Peace in Persecution

16 And as many as walk according to this rule, peace be on them, and mercy, and upon the Israel of God.

Paul concludes by praying for peace upon those who live by faith, and obey by faith. He also prays for peace upon the “Israel of God”. (This is not saying that believers have become Jews, though he has already pointed out that they have become part of the fulfilled promise to Abraham. I believe he may be addressing the Jewish believers who have embraced Jesus as their Messiah… but I can’t prove it.) At any rate, Jesus agreed, saying “In the World ye shall have tribulations, but be of good cheer: I have overcome the World.

I think it is probably important to point out that the trap of legalism is still there: James 3:18 says “the seed whose fruit is righteousness is sown in Peace by those who make peace.” This whole passage is exhorting us to walk in the light and to shine in a dark world…but it requires that the Peace of God “leak out through us” in every relationship. We cannot preach righteousness in anger and expect good results. James says if we want to reap righteousness we have to sow that seed in peace, as peacemakers.

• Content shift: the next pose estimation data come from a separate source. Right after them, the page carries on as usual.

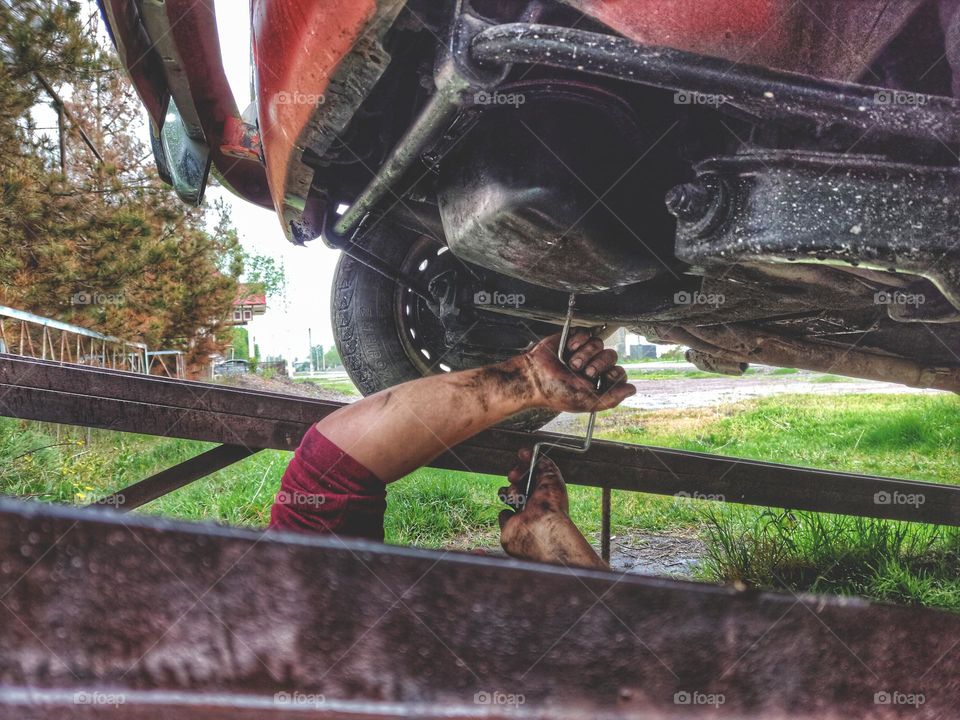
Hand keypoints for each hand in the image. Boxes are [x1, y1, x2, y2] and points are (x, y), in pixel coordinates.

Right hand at [497, 448, 605, 568]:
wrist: (541, 531)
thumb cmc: (551, 505)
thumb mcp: (551, 475)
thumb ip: (541, 461)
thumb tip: (526, 452)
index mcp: (546, 491)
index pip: (533, 472)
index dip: (526, 464)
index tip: (521, 457)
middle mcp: (535, 502)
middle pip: (518, 481)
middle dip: (515, 476)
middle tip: (514, 477)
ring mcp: (522, 514)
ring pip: (508, 495)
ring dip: (508, 492)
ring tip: (515, 497)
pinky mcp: (510, 526)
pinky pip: (503, 514)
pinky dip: (506, 513)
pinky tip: (514, 514)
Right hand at [521, 330, 635, 411]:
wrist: (534, 377)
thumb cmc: (556, 392)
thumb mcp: (586, 402)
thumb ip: (611, 399)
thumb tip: (632, 390)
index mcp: (599, 382)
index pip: (620, 373)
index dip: (612, 374)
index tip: (598, 379)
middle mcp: (594, 366)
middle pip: (611, 356)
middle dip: (597, 364)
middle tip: (581, 372)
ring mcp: (585, 351)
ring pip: (600, 344)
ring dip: (585, 354)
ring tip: (570, 363)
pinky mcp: (575, 338)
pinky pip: (587, 333)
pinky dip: (577, 341)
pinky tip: (567, 350)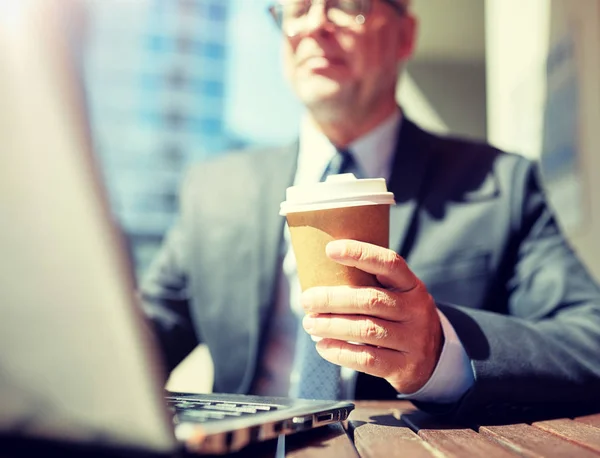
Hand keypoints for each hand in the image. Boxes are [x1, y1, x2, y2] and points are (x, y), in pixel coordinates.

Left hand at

Philippians 4:6, 7 states that we can experience that peace at all times. We are to avoid anxiety and stress by laying our burden on Jesus…and leaving it there. We are not to just be confident in our own goodness and rightness, and think that that is the “light” we are to shine. The Love of God and the Gospel of His Grace is the light we are to shine.

Paul’s Conclusion

17 From henceforth let no man trouble me: for I bear in my body the marks of the Lord Jesus.

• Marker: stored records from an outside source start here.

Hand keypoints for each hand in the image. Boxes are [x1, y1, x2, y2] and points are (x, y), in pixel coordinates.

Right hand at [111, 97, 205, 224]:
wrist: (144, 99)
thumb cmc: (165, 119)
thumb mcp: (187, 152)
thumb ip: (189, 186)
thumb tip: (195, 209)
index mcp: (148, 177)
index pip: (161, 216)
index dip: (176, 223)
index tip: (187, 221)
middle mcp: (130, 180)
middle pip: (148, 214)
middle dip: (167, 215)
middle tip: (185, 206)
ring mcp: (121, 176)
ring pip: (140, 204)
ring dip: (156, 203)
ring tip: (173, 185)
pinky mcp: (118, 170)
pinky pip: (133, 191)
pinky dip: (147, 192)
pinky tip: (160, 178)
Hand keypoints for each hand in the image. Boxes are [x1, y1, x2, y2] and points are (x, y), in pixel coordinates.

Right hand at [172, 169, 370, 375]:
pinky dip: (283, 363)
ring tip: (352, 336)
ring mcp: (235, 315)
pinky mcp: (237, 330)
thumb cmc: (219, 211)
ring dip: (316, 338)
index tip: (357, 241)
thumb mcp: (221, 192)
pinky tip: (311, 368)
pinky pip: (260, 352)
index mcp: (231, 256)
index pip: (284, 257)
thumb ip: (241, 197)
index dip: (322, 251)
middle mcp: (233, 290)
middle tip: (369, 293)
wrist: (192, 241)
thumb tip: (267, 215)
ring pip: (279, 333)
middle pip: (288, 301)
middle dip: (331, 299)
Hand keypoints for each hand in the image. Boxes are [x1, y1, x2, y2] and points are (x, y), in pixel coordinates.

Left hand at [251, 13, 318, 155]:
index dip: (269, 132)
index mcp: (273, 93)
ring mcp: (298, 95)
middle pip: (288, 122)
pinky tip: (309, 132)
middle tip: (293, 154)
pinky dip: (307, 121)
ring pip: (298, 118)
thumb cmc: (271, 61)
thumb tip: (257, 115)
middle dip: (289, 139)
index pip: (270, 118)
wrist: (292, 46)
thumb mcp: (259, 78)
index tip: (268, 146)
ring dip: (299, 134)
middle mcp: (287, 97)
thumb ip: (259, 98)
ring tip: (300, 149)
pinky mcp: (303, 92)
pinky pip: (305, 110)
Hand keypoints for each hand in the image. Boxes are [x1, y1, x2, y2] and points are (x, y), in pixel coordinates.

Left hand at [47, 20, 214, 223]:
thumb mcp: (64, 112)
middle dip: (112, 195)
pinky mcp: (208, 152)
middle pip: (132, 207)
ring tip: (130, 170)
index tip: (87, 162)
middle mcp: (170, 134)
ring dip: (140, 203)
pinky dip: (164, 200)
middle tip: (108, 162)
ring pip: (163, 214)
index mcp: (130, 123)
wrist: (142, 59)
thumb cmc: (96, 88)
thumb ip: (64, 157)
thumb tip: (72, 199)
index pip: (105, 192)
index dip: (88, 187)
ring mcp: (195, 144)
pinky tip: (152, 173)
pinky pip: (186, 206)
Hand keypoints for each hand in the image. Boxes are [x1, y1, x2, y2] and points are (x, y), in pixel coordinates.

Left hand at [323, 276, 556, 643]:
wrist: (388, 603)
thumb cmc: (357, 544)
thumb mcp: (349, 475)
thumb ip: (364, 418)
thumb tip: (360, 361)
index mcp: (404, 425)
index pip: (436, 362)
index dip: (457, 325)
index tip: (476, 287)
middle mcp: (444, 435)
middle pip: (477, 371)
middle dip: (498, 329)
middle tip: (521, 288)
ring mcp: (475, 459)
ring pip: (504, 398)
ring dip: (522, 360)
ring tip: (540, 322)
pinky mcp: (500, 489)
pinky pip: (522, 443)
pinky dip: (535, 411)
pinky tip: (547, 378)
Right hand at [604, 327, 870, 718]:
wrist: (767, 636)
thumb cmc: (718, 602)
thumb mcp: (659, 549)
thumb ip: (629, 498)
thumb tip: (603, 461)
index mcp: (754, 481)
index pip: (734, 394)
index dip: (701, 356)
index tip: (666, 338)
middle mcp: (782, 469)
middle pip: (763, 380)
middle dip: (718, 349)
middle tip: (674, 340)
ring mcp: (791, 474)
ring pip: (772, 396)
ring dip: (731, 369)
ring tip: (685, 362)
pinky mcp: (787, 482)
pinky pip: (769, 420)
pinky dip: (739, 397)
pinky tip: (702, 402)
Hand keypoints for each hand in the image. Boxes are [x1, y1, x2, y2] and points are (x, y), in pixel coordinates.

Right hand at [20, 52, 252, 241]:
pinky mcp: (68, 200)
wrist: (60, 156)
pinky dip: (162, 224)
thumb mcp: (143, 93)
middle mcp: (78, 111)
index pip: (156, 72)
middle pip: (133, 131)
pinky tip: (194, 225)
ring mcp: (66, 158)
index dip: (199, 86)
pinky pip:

Paul once may have taken some sort of pride in his being a Jew, and bearing the “marks” of Judaism: physical circumcision, peculiar clothing, peculiar haircut, etc. Now the only marks he points to are the physical scars that he received as a result of preaching the Gospel. He pointed to them as the proof of his ministry. Not numbers, not buildings, not money or fame. He pointed to his suffering which had been the direct result of the preaching of the Cross. And his conclusion was that any accusations against his ministry will have to face the reality of his track-record.

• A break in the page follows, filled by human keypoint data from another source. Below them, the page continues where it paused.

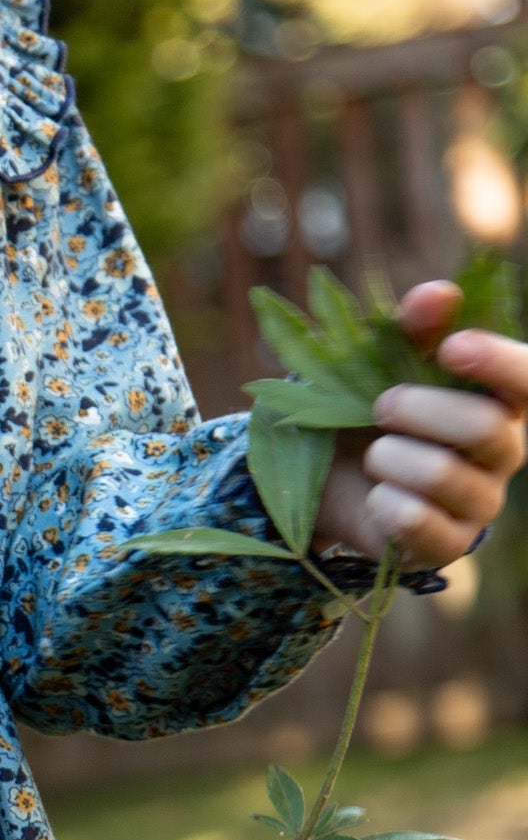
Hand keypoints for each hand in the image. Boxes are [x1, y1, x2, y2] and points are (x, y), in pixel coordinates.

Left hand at [311, 281, 527, 568]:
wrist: (335, 478)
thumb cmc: (374, 409)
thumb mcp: (386, 360)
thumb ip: (415, 326)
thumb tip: (437, 294)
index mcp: (502, 400)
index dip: (497, 361)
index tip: (451, 348)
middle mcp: (505, 451)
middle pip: (483, 428)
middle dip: (416, 410)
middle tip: (380, 406)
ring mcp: (481, 503)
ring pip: (440, 475)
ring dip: (388, 457)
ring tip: (377, 455)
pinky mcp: (447, 545)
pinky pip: (415, 521)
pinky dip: (382, 501)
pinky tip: (377, 495)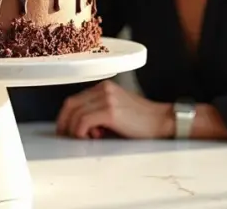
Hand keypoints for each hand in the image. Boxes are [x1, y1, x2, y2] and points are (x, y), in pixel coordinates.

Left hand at [55, 80, 172, 138]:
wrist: (162, 121)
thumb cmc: (142, 120)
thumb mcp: (116, 110)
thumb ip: (97, 113)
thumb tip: (78, 126)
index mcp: (104, 87)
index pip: (75, 99)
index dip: (66, 115)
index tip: (64, 128)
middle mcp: (104, 89)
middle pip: (71, 104)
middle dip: (64, 122)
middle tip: (65, 136)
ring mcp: (107, 98)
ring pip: (75, 113)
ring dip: (74, 130)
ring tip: (85, 138)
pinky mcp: (110, 111)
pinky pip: (84, 121)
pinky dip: (81, 132)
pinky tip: (91, 137)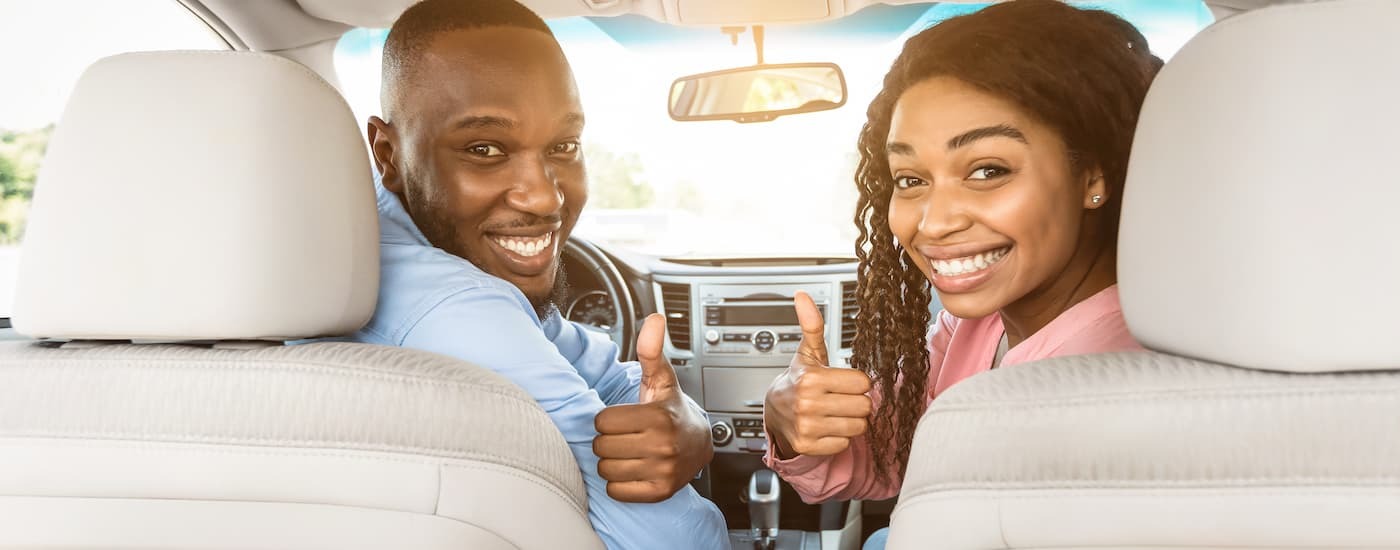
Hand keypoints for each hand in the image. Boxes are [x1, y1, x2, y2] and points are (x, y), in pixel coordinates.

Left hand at [593, 314, 713, 502]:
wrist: (699, 443)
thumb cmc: (670, 408)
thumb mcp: (660, 378)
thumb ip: (650, 350)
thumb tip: (654, 319)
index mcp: (658, 417)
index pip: (603, 422)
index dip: (608, 419)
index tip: (622, 418)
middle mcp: (662, 446)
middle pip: (602, 447)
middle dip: (608, 440)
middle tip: (624, 435)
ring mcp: (662, 471)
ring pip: (606, 470)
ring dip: (611, 462)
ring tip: (627, 451)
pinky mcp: (659, 492)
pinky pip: (617, 491)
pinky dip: (619, 483)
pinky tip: (632, 469)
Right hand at [764, 291, 872, 457]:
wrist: (774, 411)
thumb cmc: (799, 380)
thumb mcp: (808, 353)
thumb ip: (812, 325)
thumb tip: (802, 295)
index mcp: (812, 379)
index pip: (862, 383)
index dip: (856, 382)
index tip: (843, 382)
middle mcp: (808, 404)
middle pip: (864, 406)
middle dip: (856, 402)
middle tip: (840, 398)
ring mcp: (808, 427)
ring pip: (858, 426)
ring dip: (850, 420)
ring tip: (834, 412)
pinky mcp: (809, 446)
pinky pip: (844, 444)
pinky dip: (839, 438)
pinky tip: (826, 427)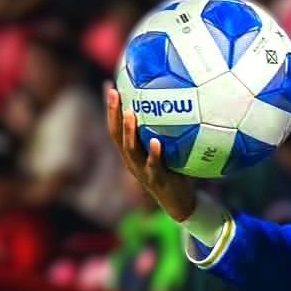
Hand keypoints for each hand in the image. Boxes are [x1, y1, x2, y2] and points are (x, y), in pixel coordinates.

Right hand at [105, 86, 195, 224]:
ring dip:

18 Brethren, the grace of our Lord Jesus Christ be with your spirit. Amen. (To the Galatians written from Rome.)

As we mentioned in the beginning of this epistle, Grace is not only for salvation, but for daily life. How fitting that the Epistle should begin and end with Grace, as that is the key theme of the book. Paul’s purpose is to point people away from Law, with its outward works, and to anchor the believers firmly in Grace. If we take his message to heart, then his purpose is fulfilled in us.

If we walk in the Spirit, we can expect the grace of the Lord Jesus to be with our spirits.

Lord Jesus, change our hearts by your Grace. Re-mold us into your likeness and lead us in the path of righteousness. Teach us to sow the Gospel of Grace and Peace and to demonstrate the Love of God in our lives, while maintaining a clean walk before you. Make us the Men and Women of God you have chosen us to be.